Journal of Clinical Medicine Research

Background: Disc degeneration usually results from inflammation, proliferation and apoptosis of nucleus pulposus cells, and is one of the main causes of low back pain. Controlling cell cycle protein B1 (CCNB1) delays the path of intervertebral disc degeneration.P53 controls the apoptosis of nucleus pulposus cells, which affects intervertebral disc degeneration. However, the exact link between P53 and CCNB1 in NP cells is not known at the moment. Objective: To study how interactions between CCNB1 and P53 impact nucleus pulposus cells apoptosis in the mechanism of intervertebral disc degeneration. Methods: Nucleus pulposus tissue from patients with lumbar spine surgery was collected for analysis. Expression of p53, CCNB1, Bax, caspase-3, BCL-2, and COL2A1 was measured by qRT-PCR and Western Blot techniques. TNF-α was used to induce degeneration of isolated nucleus pulposus cells, cultured and transfected with siRNA-P53. Cell viability, proliferation and apoptosis were measured by CCK-8 and flow cytometry, respectively.
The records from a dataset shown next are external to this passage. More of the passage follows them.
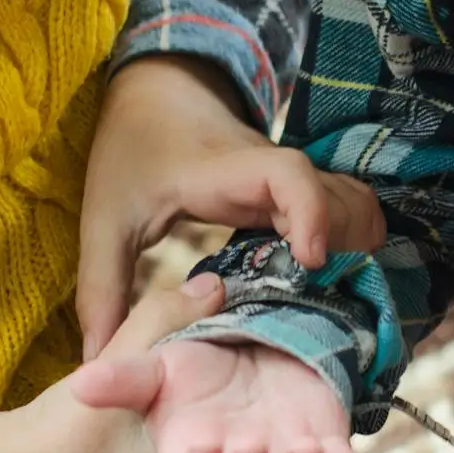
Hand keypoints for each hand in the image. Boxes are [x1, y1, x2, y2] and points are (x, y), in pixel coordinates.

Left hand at [76, 53, 383, 359]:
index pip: (288, 175)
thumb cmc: (130, 150)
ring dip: (354, 244)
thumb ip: (100, 290)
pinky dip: (352, 238)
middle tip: (321, 302)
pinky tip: (328, 279)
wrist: (158, 91)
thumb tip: (99, 360)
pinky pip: (344, 207)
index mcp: (225, 173)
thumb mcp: (105, 219)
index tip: (311, 262)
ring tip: (330, 296)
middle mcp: (270, 171)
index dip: (310, 214)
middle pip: (340, 197)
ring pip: (353, 201)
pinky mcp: (298, 189)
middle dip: (345, 247)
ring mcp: (290, 179)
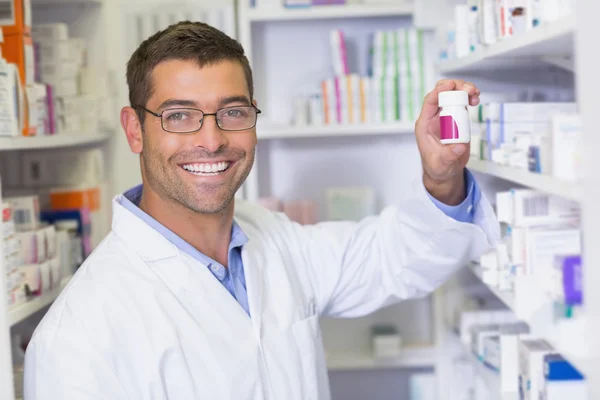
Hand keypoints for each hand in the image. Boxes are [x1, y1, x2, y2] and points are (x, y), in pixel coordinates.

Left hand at [415, 79, 479, 204]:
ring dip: (464, 90)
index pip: (429, 102)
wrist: (445, 171)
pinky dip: (469, 98)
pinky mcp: (456, 119)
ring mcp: (445, 117)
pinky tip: (475, 99)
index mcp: (424, 125)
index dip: (439, 91)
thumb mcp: (441, 164)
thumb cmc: (437, 167)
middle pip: (442, 94)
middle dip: (455, 87)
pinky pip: (461, 103)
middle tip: (469, 91)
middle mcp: (434, 117)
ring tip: (475, 95)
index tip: (451, 85)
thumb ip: (448, 156)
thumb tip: (459, 147)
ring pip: (452, 95)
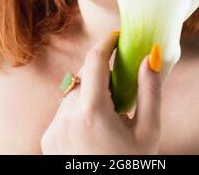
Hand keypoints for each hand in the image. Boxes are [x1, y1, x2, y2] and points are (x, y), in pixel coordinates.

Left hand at [40, 32, 162, 154]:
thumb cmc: (133, 166)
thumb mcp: (149, 130)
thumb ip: (150, 90)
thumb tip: (150, 57)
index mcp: (92, 111)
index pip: (95, 60)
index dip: (106, 44)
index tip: (116, 37)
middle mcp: (66, 116)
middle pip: (85, 77)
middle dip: (102, 78)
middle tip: (120, 93)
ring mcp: (54, 128)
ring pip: (74, 94)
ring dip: (90, 96)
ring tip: (107, 120)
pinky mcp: (47, 140)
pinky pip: (64, 112)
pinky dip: (79, 113)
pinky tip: (93, 132)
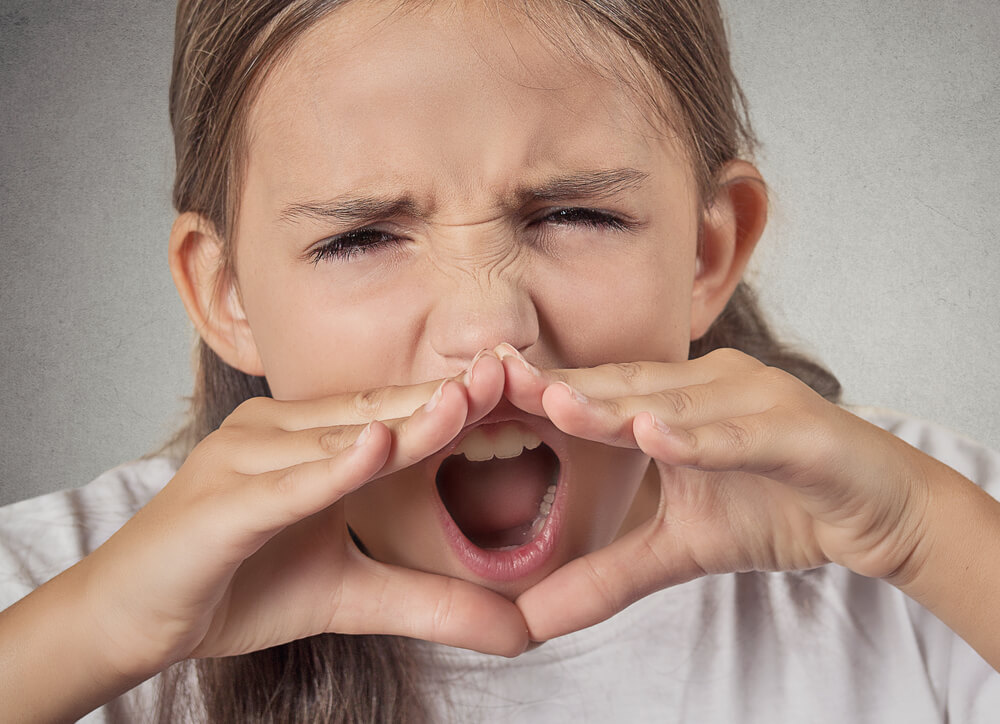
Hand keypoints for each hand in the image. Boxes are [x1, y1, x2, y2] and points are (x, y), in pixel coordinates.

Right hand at [80, 351, 526, 680]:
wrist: (136, 619)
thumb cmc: (238, 586)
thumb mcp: (350, 596)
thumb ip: (428, 601)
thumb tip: (518, 632)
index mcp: (309, 439)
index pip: (394, 412)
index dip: (453, 401)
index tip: (519, 385)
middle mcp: (277, 431)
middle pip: (374, 411)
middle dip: (443, 396)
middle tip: (510, 371)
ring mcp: (243, 459)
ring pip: (334, 439)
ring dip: (401, 424)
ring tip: (463, 404)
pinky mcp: (218, 504)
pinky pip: (282, 485)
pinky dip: (328, 470)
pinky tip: (374, 451)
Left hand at [501, 347, 933, 640]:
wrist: (877, 513)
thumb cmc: (776, 508)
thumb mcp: (680, 549)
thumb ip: (609, 576)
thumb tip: (531, 620)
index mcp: (676, 401)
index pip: (597, 395)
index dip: (540, 394)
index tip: (475, 391)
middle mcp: (710, 385)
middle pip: (624, 388)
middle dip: (561, 387)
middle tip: (491, 378)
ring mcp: (756, 400)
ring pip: (678, 404)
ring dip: (620, 404)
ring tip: (561, 403)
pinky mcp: (800, 431)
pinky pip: (744, 434)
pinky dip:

Results: Degenerated nucleus pulposus tissues from intervertebral discs exhibited elevated levels of p53, Bax, and caspase-3, alongside decreased levels of CCNB1, BCL-2, and COL2A1. Silencing p53 in these cells resulted in increased expression of CCNB1, BCL-2, and COL2A1, while decreasing levels of p53, Bax, and caspase-3. This intervention enhanced cell viability and proliferation, while reducing apoptosis. Conclusion: These findings suggest that silencing p53 may upregulate CCNB1 expression, thereby inhibiting apoptosis in NP cells and potentially delaying the degeneration of intervertebral discs.